The tree on the right leans eastward in 1928 as Fuller Lodge is constructed. Courtesy/Los Alamos Historic Society Archive
Time line of history displayed over concentric tree rings speaks to tree grown, climate conditions. Photo/John Ruminer
By Sharon Snyder
Los Alamos Historical Society
Sometimes history can be found in interesting places!
For 136 years, a Ponderosa Pine grew on the Pajarito Plateau and eventually became a magnificent tree in the middle of Los Alamos. It grew while amazing events happened around it, and in all that time it kept a record of the years.
In the autumn of 2016, the tree was one of several stately ponderosas that stood near the Guest Cottage that houses the Los Alamos History Museum, but it was leaning to the east. A companion tree on the other side of the walkway was dying. Together, the two trees posed a threat to nearby structures, including Fuller Lodge. The County decided to remove them. During that process, someone had the fortunate idea to save a slice of the leaning tree to preserve its growth rings. As it turned out, those rings would take us on a wonderful journey.

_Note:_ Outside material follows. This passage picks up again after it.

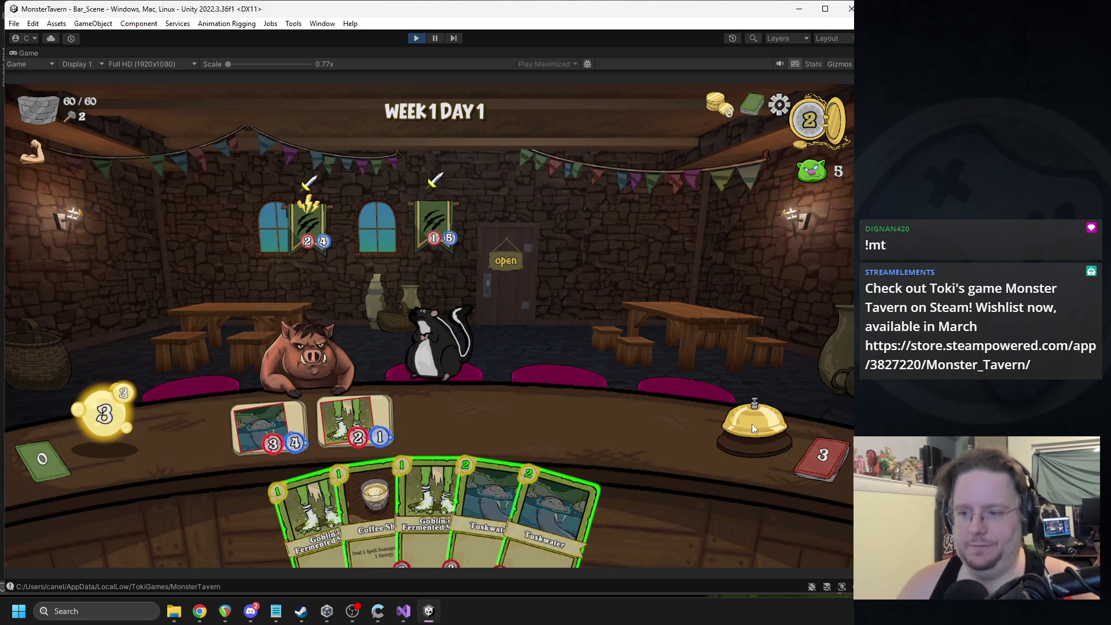
click(717, 423)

A tree accumulates rings of yearly growth, and when the tree is cut down, the rings are exposed as a concentric pattern of differing widths. From those rings we can learn about changes in climate, insect infestations, and sometimes the effect of human contact by studying the growth pattern of the rings.
To learn as much as we could, the historical society welcomed the help of Dr. Tom Swetnam, Regents’ Professor Emeritus of Dendrochronology at the University of Arizona and dendrochronologist with the Jemez Mountains Tree-Ring Laboratory. Dendrochronology is the study of environmental and cultural history using tree rings. Each ring captures one year of climate history.
To help us analyze the layers of growth that appear as alternating rings of light and dark wood in our tree slice, the rings were looked at as a timeline of historical events in the past. As each ring was formed, it corresponded with a time and events in our history. Through analysis of the rings, we took an amazing journey.
In 1844, our tree was a mere sprig. Two years later, the ring that formed coincided with the arrival of Gen. Stephen Watts Kearny and his Army of the West in Santa Fe. He gave his famous speech to the residents assembled on the plaza, saying, “New Mexicans: We come amongst you to take possession of New Mexico, which we do in the name of the United States . . . .” The war with Mexico ended two years later with the signing of the Treaty of Guadalupe-Hidalgo in 1848.
More than a decade later, our country was involved in a civil war, and as the tree laid down its rings for 1861 and 1862, two significant battles of the Civil War were fought in New Mexico. In 1862 the Battle of Valverde was won by the Confederates as they fought north of Socorro and then marched north to occupy Santa Fe before losing the Battle of Glorieta Pass. That battle won by the Union Army marked the end of the Confederate presence in New Mexico.
As the ring for 1887 was forming, Juan Lewis Garcia became the first homesteader on the Pajarito Plateau, and as the ring formed for 1912, New Mexico became the 47th state of the union. Victor Romero built his cabin in 1913 as the tree laid down another ring. That cabin was destined to be moved to the lawn at Fuller Lodge, only yards from the pine tree. Three years later, the tree ring coincides with the creation of Bandelier National Monument in 1916, and a year later, in 1917, Ashley Pond founded the Los Alamos Ranch School.
The year of 1917 was one of trauma and change for the tree. The tree rings up to that date were symmetrical, but in 1917 the tree added a dark asymmetric growth pattern that showed severe damage to the outer layer. John Ruminer, chairman of the historical society’s Historic Properties Committee, surmises that the tree was wrapped with chains or cables and used with a pulley block for dragging logs during the construction of the Big House, the first building constructed at the ranch school. The tree ring pattern also indicates that the tree began to lean some 10 degrees to the east at that time. In a picture taken during the construction of Fuller Lodge in 1928, the tree (on the right) can be seen leaning toward the east.
The tree was cut down in 2016 for safety reasons, but it taught us a great deal. History is where you find it!